Eyewitness accounts are suggesting that Transit Police Officer Richard H. Donohue Junior, who was shot and nearly killed in Watertown, Massachusetts on April 19 may have been hit by a fellow officer.
According to the Boston Globe, Donohue, who works with the Massachusetts Bay Transportation Authority (MBTA), was hit when police fired on suspected terrorist Dzhokhar Tsarnaev, who was making a getaway in a carjacked sport utility vehicle.
Donohue was reportedly shot during a gunfight in which at least a dozen police officers from four departments exchanged up to 300 rounds of gunfire with Dzhokhar's older brother, Tamerlan Tsarnaev.
Jane Dyson, who lives 140 feet from where the police officer was shot, told the Globe in a written statement that she saw Donohue collapse and fall to the ground near the end of the gunfight as 19-year-old Dzhokhar Tsarnaev sped away. She wrote that the officer appeared to be a victim of 'friendly fire.'
'A black SUV appeared, and rapid gun fire was focused on the vehicle,' Dyson wrote, referring to the vehicle Tsarnaev allegedly drove in his escape. 'It appeared to me that an individual at the corner of the street fell to the ground and had probably been hit in the gunfire.
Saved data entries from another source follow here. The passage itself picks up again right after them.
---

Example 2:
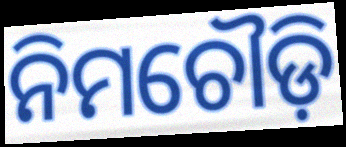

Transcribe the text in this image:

ନିମଚୌଡ଼ି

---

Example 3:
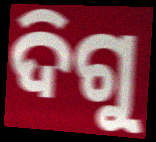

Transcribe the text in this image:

ଦିଗୁ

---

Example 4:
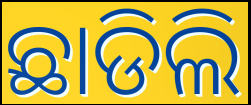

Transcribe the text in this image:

ଛାଡିଲି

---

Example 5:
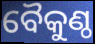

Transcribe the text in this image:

ବୈକୁଣ୍ଠ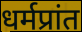
धर्मप्रांत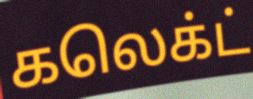
கலெக்ட்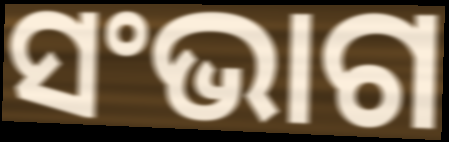
ସଂଭାଗ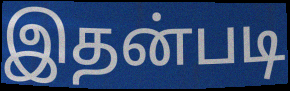
இதன்படிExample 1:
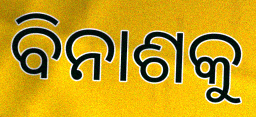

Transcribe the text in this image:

ବିନାଶକୁ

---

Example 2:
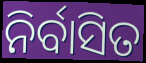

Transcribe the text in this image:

ନିର୍ବାସିତ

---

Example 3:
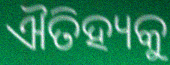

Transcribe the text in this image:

ଐତିହ୍ୟକୁ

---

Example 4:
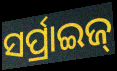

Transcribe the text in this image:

ସର୍ପ୍ରାଇଜ୍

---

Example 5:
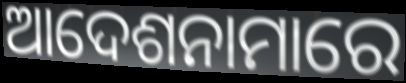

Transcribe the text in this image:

ଆଦେଶନାମାରେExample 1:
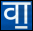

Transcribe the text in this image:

वा॒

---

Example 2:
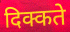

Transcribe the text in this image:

दिक्कते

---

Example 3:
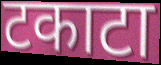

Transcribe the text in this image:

टकाटा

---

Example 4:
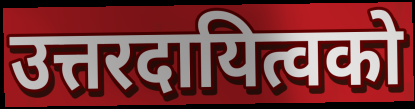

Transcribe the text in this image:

उत्तरदायित्वको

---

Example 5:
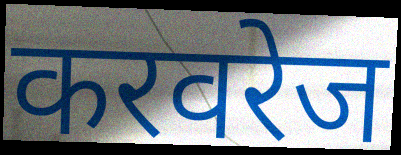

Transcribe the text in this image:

करवरेजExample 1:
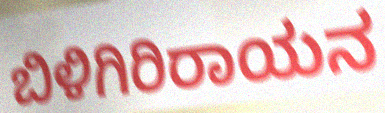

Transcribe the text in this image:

ಬಿಳಿಗಿರಿರಾಯನ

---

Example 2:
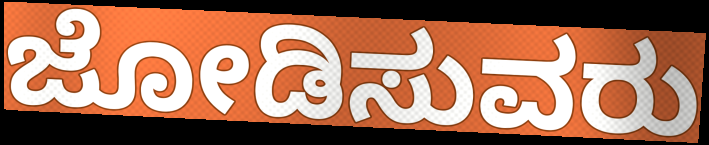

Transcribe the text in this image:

ಜೋಡಿಸುವರು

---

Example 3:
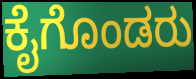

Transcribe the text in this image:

ಕೈಗೊಂಡರು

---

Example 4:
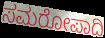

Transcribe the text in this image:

ಸಮರೋಪಾದಿ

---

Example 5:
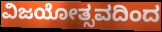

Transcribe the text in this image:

ವಿಜಯೋತ್ಸವದಿಂದ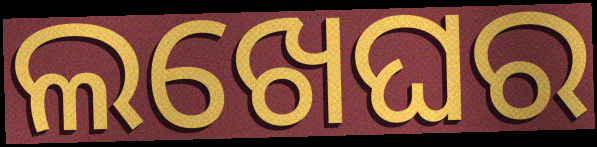
ଲଖେଘର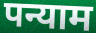
पन्यामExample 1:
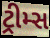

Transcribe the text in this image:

ટ્રીમ્સ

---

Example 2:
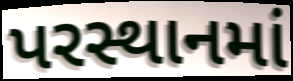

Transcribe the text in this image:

પરસ્થાનમાં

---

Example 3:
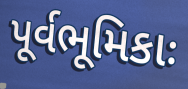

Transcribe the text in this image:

પૂર્વભૂમિકાઃ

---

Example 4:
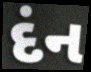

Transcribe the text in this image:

દંન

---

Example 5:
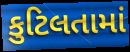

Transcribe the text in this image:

કુટિલતામાંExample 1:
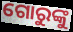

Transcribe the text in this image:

ଗୋରୁଙ୍କୁ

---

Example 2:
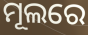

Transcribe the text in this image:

ମୂଲରେ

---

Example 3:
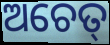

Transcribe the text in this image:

ଅଚେତ୍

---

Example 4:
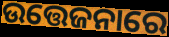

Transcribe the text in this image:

ଉତ୍ତେଜନାରେ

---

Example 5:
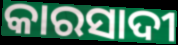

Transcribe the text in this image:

କାରସାଦୀ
I later learned that the individual who had been shot was Officer Richard Donohue,' she wrote.
The ongoing investigation suggests that the two suspects were unarmed when Dyson saw Donohue fall, suggesting that the shot that wounded him came from a fellow police officer. Two other witnesses reportedly support Dyson's account that Donohue appeared to be wounded in the final volley of shots fired at the fleeing suspect.
But none of the witnesses faulted the police. 'I don’t second-guess the actions the police took to stop these terrorists,' Dyson concluded. 'The police did a great job.'
'Considering the chaos on those dark streets, where a pair of homicidal terrorists were firing shots and throwing bombs at police, the fact that friendly-fire incidents may have occurred detracts nothing, not one bit , from the valor and heroism of the officers and troopers who caught up to them that night,' state police spokesman David Procopio told the Globe.
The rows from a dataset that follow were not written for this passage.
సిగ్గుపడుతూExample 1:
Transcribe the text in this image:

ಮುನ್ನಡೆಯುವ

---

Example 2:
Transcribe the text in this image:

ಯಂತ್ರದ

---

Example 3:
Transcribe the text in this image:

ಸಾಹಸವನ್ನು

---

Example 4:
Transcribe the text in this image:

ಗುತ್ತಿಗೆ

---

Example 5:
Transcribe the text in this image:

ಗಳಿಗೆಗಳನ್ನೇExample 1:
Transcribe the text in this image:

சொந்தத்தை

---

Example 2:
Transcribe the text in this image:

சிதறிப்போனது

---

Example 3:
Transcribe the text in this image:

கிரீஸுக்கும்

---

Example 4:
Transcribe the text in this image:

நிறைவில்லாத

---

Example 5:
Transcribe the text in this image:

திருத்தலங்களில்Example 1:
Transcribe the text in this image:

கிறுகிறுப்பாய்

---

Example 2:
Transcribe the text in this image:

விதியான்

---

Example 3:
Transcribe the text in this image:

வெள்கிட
The shootout in Watertown, Massachusetts was unusual in that officers from as many as six different agencies all converged on the suspects in the middle of the night, with little time to coordinate efforts.
'It’s arguably a wartime situation,' Chuck Wexler, executive director of the Police Executive Research Forum told the Globe. 'Police agencies are not generally prepared for the kind of wartime situation that these officers encountered.'
Donohue and his partner were among the first officers to arrive at the scene just moments after the two Tsarnaev brothers pulled over in the SUV they had allegedly car jacked.
In the ensuing 10 minutes, police officers fired what reports suggest was an unprecedented number of rounds in a single police incident in state history.
The shots reportedly wounded both suspects, but also sprayed the neighborhood. At least a dozen nearby houses were pockmarked with dozens of bullet holes, including a second-floor bedroom where two children slept.
Donohue arrived at Mount Auburn Hospital with almost no blood and no pulse, but doctors say he will probably make a full recovery. In a statement released last week, Donohue said the bullet 'will remain in my leg as it is not obstructing anything or causing any pain.'
Procopio announced this week that the friendly-fire investigation 'will take a good amount of time' because of the existence of 'a great deal of physical and ballistics evidence,' including the need to interview various witnesses.
'It is a complex investigation being conducted very methodically,' Procopio said.